Stored records:
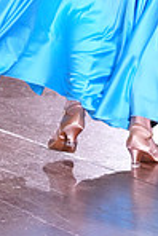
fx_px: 2706
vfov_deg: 4.9
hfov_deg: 3.3
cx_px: 98
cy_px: -163
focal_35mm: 412
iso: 5000
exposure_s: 1/320
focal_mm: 105
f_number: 5.6
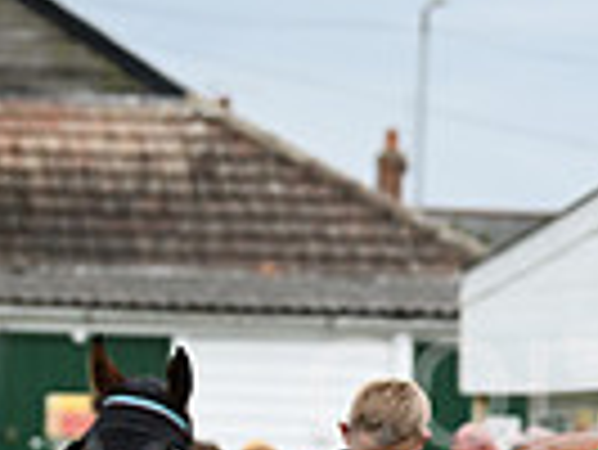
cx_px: 895
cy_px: 668
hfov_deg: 4.5
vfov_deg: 3.4
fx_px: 7625
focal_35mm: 441
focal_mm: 105
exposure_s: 1/3200
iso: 1250
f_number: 4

EXERCISE GOAL:
Each entry, start to finish, goes into your copy exactly; the pictures stay out.

ANSWER AREA:
fx_px: 2706
vfov_deg: 4.9
hfov_deg: 3.3
cx_px: 98
cy_px: -163
focal_35mm: 412
iso: 5000
exposure_s: 1/320
focal_mm: 105
f_number: 5.6
cx_px: 895
cy_px: 668
hfov_deg: 4.5
vfov_deg: 3.4
fx_px: 7625
focal_35mm: 441
focal_mm: 105
exposure_s: 1/3200
iso: 1250
f_number: 4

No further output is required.